Initially, I failed to make the connection between the NES box and the genre; after all, there's no hockey mask to be found in the first film, and, depending on your perspective, no real Jason, either. I found the film satisfying enough for a boring afternoon, but wasn't really captivated. I had made the decision, though, to see every entry in every major horror franchise, and having just finished all of the Texas Chainsaw Massacre movies, I needed to move on to something new.
I watched the majority of the franchise during a week-long, late-night bender, consuming some entries back to back. It was hard not to; the series almost felt made for me. Here was another victimized child, another little boy placed in the care of older, irresponsible people whose actions had long reaching consequences.

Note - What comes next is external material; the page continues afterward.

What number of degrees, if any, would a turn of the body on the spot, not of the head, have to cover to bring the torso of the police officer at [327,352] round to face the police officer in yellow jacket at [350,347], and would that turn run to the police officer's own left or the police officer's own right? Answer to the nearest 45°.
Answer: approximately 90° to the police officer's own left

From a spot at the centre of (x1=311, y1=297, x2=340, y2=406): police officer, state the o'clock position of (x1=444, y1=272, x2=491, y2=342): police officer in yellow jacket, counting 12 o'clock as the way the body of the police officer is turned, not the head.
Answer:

Here was someone else horribly damaged by individuals who should have known better; individuals, one will remember, who never pay the price for their crime (I've always found it fascinating that we've never actually met the counselors who allowed Jason to drown. There's the subtle implication that the two victims in the opening scene of the first film as the guilty pair, but it's never made explicit, and they could just be two unlucky schmucks. I digress). Here was someone else who, much as I felt myself at the time, was trapped in an eternal state of uncertainty between identities-- part child, part adult, made to grow up too soon in some respects while never being allowed to grow up in others. And, just as Jason (depending on the interpretation) had died and returned from the grave, I'd felt for a time that, in many ways, I had died, that the person I was meant to be was killed in the classroom, and that what occupied my body now was something reanimated, something partial.

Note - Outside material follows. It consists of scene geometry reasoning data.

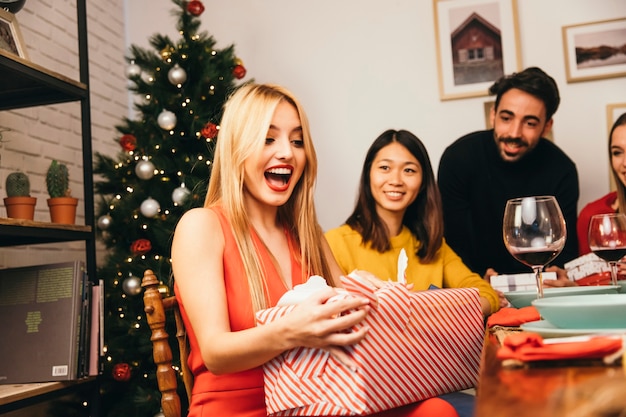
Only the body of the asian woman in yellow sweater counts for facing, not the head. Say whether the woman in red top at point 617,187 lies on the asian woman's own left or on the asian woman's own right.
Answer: on the asian woman's own left

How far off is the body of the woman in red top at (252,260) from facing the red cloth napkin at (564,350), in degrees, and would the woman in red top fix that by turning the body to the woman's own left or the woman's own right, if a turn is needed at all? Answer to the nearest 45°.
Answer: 0° — they already face it

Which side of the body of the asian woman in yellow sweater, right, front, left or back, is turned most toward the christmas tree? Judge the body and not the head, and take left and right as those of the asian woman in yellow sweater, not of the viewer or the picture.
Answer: right

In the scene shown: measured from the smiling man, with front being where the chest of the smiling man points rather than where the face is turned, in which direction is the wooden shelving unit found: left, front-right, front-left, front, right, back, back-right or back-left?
front-right

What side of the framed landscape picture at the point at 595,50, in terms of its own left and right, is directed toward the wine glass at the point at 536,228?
front

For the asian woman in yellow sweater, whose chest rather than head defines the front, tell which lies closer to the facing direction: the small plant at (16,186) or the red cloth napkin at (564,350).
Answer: the red cloth napkin

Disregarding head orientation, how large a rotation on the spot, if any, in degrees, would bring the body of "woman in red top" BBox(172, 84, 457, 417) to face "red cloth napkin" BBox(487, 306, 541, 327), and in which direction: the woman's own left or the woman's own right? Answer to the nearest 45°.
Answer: approximately 45° to the woman's own left

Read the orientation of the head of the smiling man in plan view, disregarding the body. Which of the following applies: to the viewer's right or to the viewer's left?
to the viewer's left

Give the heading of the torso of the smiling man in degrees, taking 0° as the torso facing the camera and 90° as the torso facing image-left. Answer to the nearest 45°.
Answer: approximately 0°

Though I never reveled in the deaths of Jason's victims, I understood his rage, and felt a certain satisfaction at his power. I awaited the moment in later entries of the series when a villain character-- the evil psychiatrist, the evil principal, the evil preppy girl-- would be cut down by Jason for their selfish transgressions. Jason, though mute, was my voice, exacting revenge for all of the children who had ever been placed in terrible circumstances. When Part 7 rolled around, and I saw Jason wield the axe above his head, the image clicked for me and I remembered that NES box from long ago.
It was a good feeling.
When I finally got around to playing the game, NESes had been off the market for a good long while. Before starting it up I'd looked into the game, and learned of its terrible reputation. I prepared myself for the worst in gaming, but for the best in one other respect. I was not disappointed, either way. Though the game was awful, I was overcome with a sense of profound nostalgia; of safety; of peace. I stayed up late playing it and never made any progress. When I went to bed, it was the best night of sleep I'd had in a long while.

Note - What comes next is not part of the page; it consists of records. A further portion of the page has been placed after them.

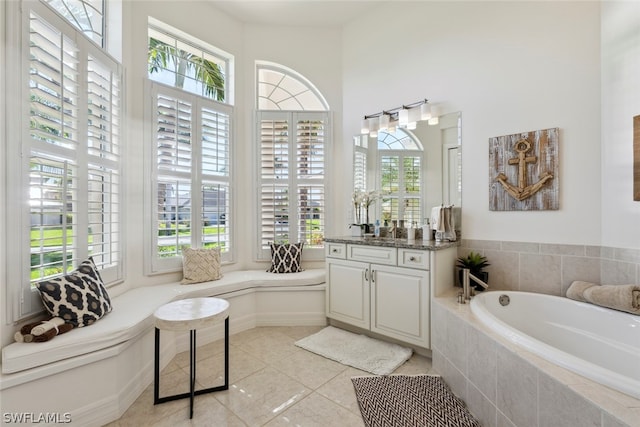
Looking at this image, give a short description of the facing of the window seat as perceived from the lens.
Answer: facing the viewer and to the right of the viewer

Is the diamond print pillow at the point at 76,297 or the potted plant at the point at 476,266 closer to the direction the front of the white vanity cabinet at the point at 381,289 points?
the diamond print pillow

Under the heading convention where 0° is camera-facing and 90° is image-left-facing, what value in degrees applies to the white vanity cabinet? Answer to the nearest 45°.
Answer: approximately 45°

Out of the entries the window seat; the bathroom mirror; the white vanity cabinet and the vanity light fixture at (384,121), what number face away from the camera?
0

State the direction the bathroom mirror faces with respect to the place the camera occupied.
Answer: facing the viewer and to the left of the viewer

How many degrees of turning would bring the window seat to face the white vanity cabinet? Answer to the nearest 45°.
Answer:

In many ways I've come to terms with what happened to me; in many, I have not. I must credit the franchise, though, for providing me with some small peace. Playing the game now, I can enjoy that nostalgia trip, imagining myself renting the game, not as a frightened child but one with wonder in his heart. Putting one of these movies into my DVD player on a cozy Friday night, I can transport myself back to the 80s, to a theater where one of the films is just premiering, in a time before victimization. I can imagine myself a teenager then, having grown up away from my tormentor, into a normal and safe adolescence. I can see myself with a girl, my arm around her, waiting for her to huddle close at the appearance of the masked madman. Though I never had these things, Friday the 13th-- the movies, the games, Jason Voorhees-- can at least help me feel all right about that.